▶ _The data_
......
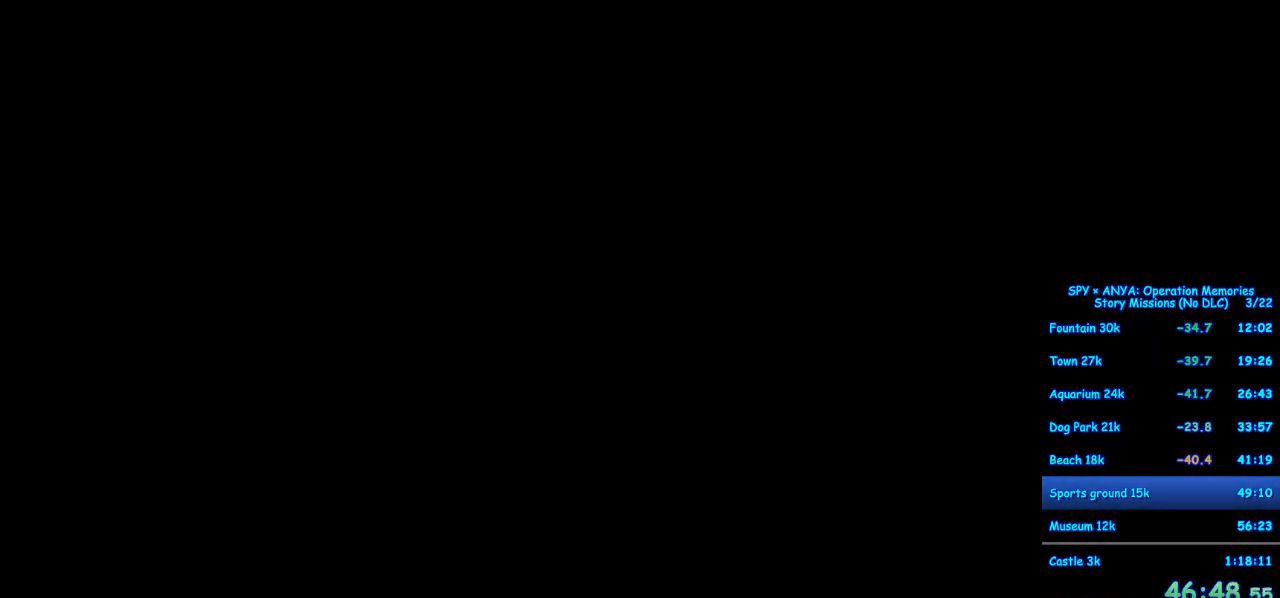
{"dt_ms": 500, "buttons": ["B"], "left_stick": "center", "right_stick": "center", "events": [[367, "B", "down"]]}
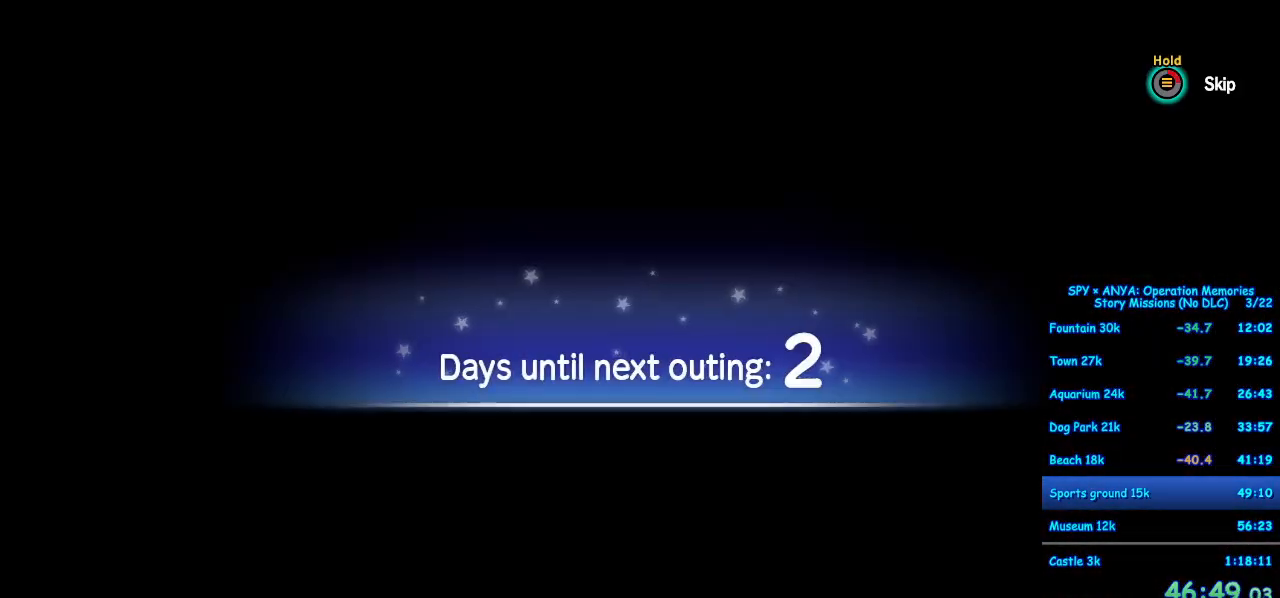
{"dt_ms": 500, "buttons": [], "left_stick": "center", "right_stick": "center", "events": [[500, "B", "up"]]}
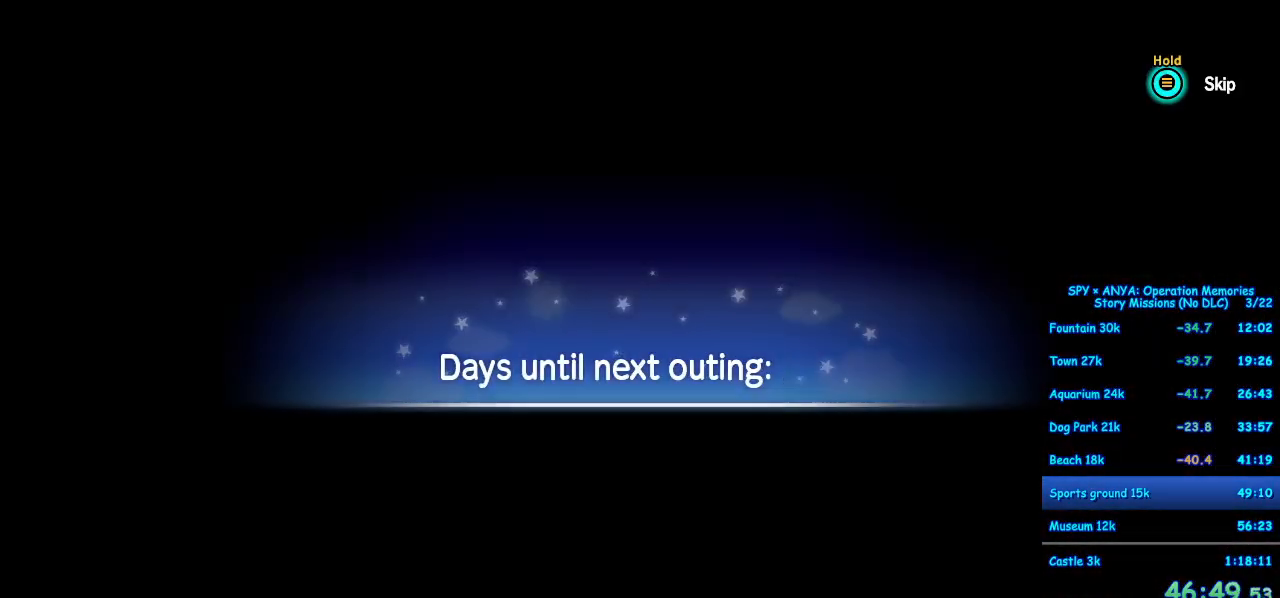
{"dt_ms": 500, "buttons": [], "left_stick": "center", "right_stick": "center", "events": []}
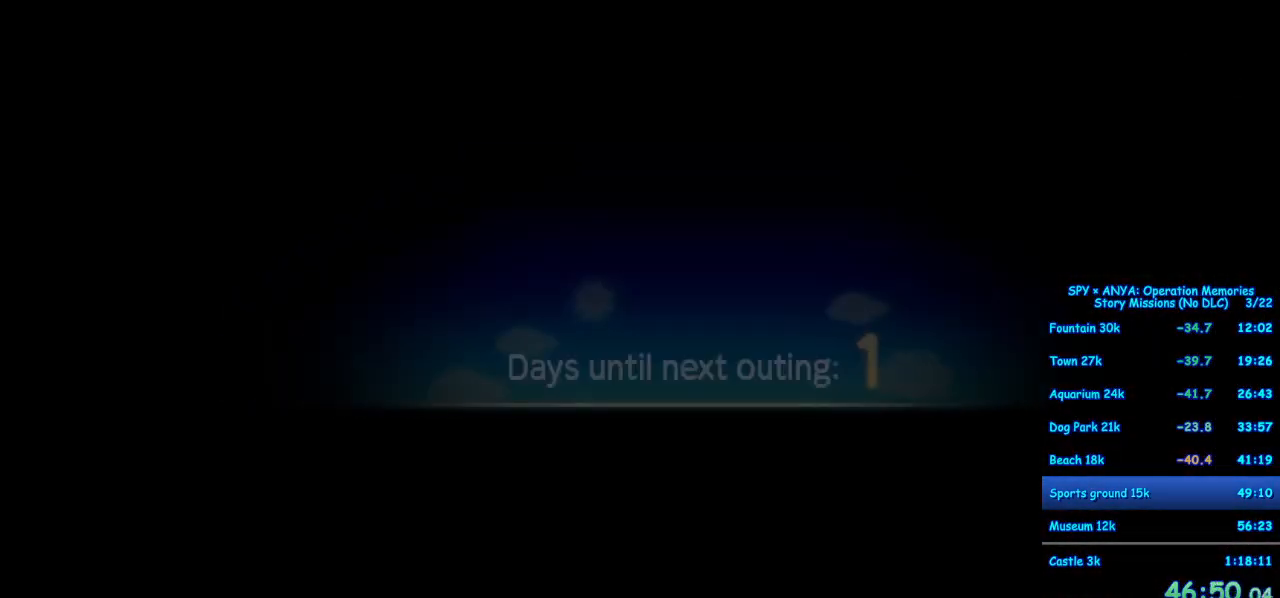
{"dt_ms": 500, "buttons": [], "left_stick": "center", "right_stick": "center", "events": []}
......
▶ _Work item_
Only the pictures are to be left out; write out all the other data exactly.

▶ _Solution to this exercise_
{"dt_ms": 500, "buttons": ["B"], "left_stick": "center", "right_stick": "center", "events": [[367, "B", "down"]]}
{"dt_ms": 500, "buttons": [], "left_stick": "center", "right_stick": "center", "events": [[500, "B", "up"]]}
{"dt_ms": 500, "buttons": [], "left_stick": "center", "right_stick": "center", "events": []}
{"dt_ms": 500, "buttons": [], "left_stick": "center", "right_stick": "center", "events": []}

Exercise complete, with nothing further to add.